++++ Data for review ++++

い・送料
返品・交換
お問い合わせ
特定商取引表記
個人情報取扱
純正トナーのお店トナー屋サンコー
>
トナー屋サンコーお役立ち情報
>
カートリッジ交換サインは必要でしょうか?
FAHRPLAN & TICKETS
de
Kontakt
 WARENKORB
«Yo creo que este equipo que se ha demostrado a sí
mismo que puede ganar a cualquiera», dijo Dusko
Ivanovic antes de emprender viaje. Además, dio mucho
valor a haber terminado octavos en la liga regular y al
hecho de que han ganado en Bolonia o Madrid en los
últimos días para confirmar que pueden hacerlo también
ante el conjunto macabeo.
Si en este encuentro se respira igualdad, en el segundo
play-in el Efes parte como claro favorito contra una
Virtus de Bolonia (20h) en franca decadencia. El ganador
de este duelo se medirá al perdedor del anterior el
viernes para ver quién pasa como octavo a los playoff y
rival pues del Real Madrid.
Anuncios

++++
++++ Data for review ++++

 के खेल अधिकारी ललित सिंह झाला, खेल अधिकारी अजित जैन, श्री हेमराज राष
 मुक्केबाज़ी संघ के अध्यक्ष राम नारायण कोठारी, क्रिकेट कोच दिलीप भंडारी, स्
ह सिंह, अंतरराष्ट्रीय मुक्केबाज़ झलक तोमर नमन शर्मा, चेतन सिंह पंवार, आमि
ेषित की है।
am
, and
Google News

++++

Which lines run from the one holding "valor a haber" through the one holding "play-in el Efes" in the records above? Repeat them exactly, both included, and nothing more.

*Output below*
valor a haber terminado octavos en la liga regular y al
hecho de que han ganado en Bolonia o Madrid en los
últimos días para confirmar que pueden hacerlo también
ante el conjunto macabeo.
Si en este encuentro se respira igualdad, en el segundo
play-in el Efes parte como claro favorito contra una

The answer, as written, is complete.